Radio América. Caso de COVID-19 dentro de la Penitenciaria Nacional Marco Aurelio Soto de Támara, Francisco Morazán, “era de esperar”, afirmó a través de Radio América el presidente del Comité de Derechos Humanos en Honduras (Codeh), Hugo Maldonado.
“Realmente esto era de esperarlo pues no es el primero, recodemos que en ‘El Pozo’ de Ilama, Santa Bárbara, ya se reportó la primer muerte, por lo que este es el segundo caso y solo resta esperar que no pase a más”, manifestó.
Maldonado resaltó que, desde el inicio de la pandemia por Coronavirus, ellos levantaron la “voz de alerta” para que se siguieran protocolos de bioseguridad en todos los centros penitenciarios de país.
“Lo dijimos principalmente para la cárcel de mujeres Cefas, ya que las privadas de libertad tienen a sus hijos con ellas, mientras que en la Marco Aurelio Soto hay más de 7 mil reclusos, por lo que nos preocupa su vida y seguridad”, indicó.
El defensor de los DDHH, aseguró que lo que “más indigna” es que el Poder Judicial no acate el visto bueno dado por la Corte Suprema de Justicia (CSJ), que determinaba el cambio de medidas para aquellos reos que son parte de la población más vulnerable al contagio del virus.

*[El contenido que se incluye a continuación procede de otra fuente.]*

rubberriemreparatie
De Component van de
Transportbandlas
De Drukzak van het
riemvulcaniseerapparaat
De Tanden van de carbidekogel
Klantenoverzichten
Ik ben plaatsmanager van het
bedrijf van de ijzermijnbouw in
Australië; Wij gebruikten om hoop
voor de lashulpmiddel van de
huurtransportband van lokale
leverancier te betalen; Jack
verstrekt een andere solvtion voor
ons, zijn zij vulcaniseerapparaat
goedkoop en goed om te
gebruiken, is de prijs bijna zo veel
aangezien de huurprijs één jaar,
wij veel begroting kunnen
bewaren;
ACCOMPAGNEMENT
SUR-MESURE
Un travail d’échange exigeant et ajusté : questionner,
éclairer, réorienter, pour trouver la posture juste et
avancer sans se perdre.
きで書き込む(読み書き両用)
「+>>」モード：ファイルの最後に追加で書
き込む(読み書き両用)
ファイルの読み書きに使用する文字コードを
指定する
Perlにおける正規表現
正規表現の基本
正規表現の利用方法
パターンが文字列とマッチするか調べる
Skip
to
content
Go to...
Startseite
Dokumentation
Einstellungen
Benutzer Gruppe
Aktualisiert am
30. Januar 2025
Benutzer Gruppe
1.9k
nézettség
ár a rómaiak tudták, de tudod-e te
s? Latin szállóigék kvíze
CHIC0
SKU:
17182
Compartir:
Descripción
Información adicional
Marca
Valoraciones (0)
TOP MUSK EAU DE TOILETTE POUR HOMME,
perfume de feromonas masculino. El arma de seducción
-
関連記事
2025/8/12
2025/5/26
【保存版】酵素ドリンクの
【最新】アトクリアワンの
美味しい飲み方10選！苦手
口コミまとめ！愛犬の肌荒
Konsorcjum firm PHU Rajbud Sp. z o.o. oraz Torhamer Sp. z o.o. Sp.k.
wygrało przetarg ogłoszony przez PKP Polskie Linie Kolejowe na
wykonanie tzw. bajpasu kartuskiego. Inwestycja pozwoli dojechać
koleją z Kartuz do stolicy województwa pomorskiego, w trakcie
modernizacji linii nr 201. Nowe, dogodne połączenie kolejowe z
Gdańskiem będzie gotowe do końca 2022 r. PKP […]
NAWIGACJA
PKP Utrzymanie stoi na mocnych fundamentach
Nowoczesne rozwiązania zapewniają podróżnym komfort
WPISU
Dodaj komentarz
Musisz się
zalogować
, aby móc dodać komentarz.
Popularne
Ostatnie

“Hubo un tribunal que estableció que, porque están suspendidas las garantías en el Estado de Honduras, como que no le importó que podía continuar la prisión preventiva para los detenidos”, añadió.
Resaltando que el principal problema de bioseguridad radica en que se sigue enviando reos a las cárceles nacionales, así como el ingreso de personal, algo que, según Maldonado, se puede convertir como una tragedia parecida al asilo de ancianos Perpetuo Socorro de San Pedro Sula, Cortés, donde hay varios abuelitos contagiados por el virus, de los que al menos tres han fallecido.
Finalmente reiteró que se debe brindar todas las medidas preventivas mínimas a este grupo poblacional, mascarillas y gel, algo que en días anteriores había sido anunciado por las autoridades nacionales, pero que hasta el momento no “ha llegado a ellos”.